At the conclusion of the reading the stranger rose to his feet and declared that the letter was from his wife’s father. Correspondence followed, and it was soon established as a fact beyond all reasonable doubt. The daughter had been discovered at last. She was now a wife and mother, but the father’s heart went out to her no less tenderly than it had to the little child he had carried in his heart all these weary years.
The meeting between father and daughter took place a short time later. Ten miles out from Cullman, Ala., lies the mountain home of the long lost daughter of J.S. Box. There her sturdy sons and worthy husband labor for the comfortable support which is theirs. There the father went to meet her, and the scene was one that no words can depict. The search of forty years was rewarded in that meeting, and the old Confederate sat beside his daughter’s fireside that night and listened to the story of her life and looked upon the manly faces of his grandsons, he felt that even the bitterest lot in life has its compensations for those who search for them in diligence and faith.”

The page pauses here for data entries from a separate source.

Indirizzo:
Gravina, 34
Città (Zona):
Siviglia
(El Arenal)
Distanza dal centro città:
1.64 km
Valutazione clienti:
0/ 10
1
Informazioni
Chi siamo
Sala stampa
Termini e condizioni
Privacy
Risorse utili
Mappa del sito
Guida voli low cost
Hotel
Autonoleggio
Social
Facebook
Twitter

There was a second article recounting the reunion of J.S. Box with his daughter in the New Orleans Item, April 25, 1904, that provided some additional details on the compelling story:
“When their only child, a little girl, was four years of age, Mr. Box responded to the call to arms, enlisting in the Twenty-Sixth Mississippi. During his log absence his wife died and the child was taken to live with a neighbor. On his return from the war after the surrender of Lee, Mr. Box could not find his child, the family she had gone to live with having moved from the county. He spent several years searching for the little one, but as he did not know the name of the family, never found her, and finally gave up in despair. However, last November Mr. Box wrote to an old friend in Alabama and incidentally mentioned his long lost daughter. The letter was read around the family fireside that night and a stranger who happened to be present on a visit jumped to his feet and declared his belief that his own wife was the long lost daughter of the writer of the letter, forty years old and living in Cullman County, Ala. Mr. Box was notified and went immediately to Alabama to see for himself. He had no trouble in establishing the identity of the daughter by a scar on her forehead. The meeting was witnessed by quite a crowd and is described as one of the happiest. incidents of the lives of any of them.”

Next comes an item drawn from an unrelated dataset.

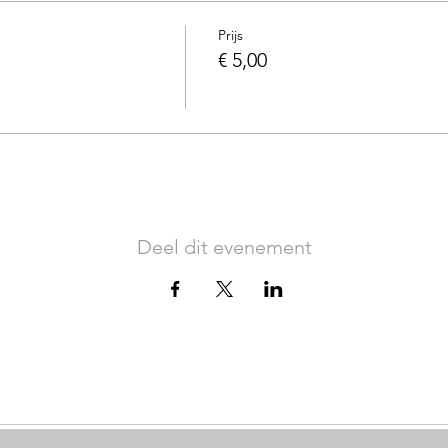
Prijs
€ 5,00
Deel dit evenement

In the course of researching this article, I looked for information on John S. Box, but he has proved hard to track down. Despite my best efforts I could not find the name of his daughter that he was so joyously reunited with in 1904. I did find that he applied for a Confederate Soldier’s pension with the state of Mississippi in September 1900. Box declared in his application that he had enlisted in Company B of the 26th Mississippi Infantry in the summer of 1861, but soon thereafter transferred to Company K of the regiment. He also stated that he was wounded twice at Fort Donelson, Tennessee, in the right breast and arm in 1862, and was wounded again at Petersburg, Virginia, in 1865. At some point after the war Box must have remarried, for he wrote that he was married on the pension application, and that he and his wife were living at his son’s residence.
J.S. Box was approximately 67 years old when he found his daughter. He died in 1913 in Alcorn County, and I am sure his last few years were filled with joy, as he had found his long lost daughter.